=== Stored data entries ===
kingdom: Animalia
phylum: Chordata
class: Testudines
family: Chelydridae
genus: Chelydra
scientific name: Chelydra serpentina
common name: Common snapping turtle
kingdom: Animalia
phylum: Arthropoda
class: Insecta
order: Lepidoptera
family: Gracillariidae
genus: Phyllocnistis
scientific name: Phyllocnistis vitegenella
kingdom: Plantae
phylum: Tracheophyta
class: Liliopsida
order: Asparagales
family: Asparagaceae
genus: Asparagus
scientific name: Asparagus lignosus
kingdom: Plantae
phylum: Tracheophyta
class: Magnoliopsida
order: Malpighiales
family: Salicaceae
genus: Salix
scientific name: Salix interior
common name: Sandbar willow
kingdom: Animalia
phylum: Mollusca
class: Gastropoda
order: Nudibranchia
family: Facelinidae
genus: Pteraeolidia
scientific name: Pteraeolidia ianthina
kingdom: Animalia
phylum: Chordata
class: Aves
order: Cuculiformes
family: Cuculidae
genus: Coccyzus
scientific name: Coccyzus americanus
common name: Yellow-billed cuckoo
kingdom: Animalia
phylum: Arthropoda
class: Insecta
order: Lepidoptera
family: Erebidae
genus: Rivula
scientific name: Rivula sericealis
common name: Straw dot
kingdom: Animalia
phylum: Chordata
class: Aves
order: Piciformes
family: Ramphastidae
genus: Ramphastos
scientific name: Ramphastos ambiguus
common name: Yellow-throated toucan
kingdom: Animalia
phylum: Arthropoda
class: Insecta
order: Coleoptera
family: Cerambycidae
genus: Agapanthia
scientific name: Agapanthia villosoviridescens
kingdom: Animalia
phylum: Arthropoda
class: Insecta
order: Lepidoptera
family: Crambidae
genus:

=== Work required ===
Copy the lines of the items above word for word, starting at the line that contains "common name: Yellow-billed cuckoo" and ending at the last line of the items.

=== Written reply ===
common name: Yellow-billed cuckoo
kingdom: Animalia
phylum: Arthropoda
class: Insecta
order: Lepidoptera
family: Erebidae
genus: Rivula
scientific name: Rivula sericealis
common name: Straw dot
kingdom: Animalia
phylum: Chordata
class: Aves
order: Piciformes
family: Ramphastidae
genus: Ramphastos
scientific name: Ramphastos ambiguus
common name: Yellow-throated toucan
kingdom: Animalia
phylum: Arthropoda
class: Insecta
order: Coleoptera
family: Cerambycidae
genus: Agapanthia
scientific name: Agapanthia villosoviridescens
kingdom: Animalia
phylum: Arthropoda
class: Insecta
order: Lepidoptera
family: Crambidae
genus:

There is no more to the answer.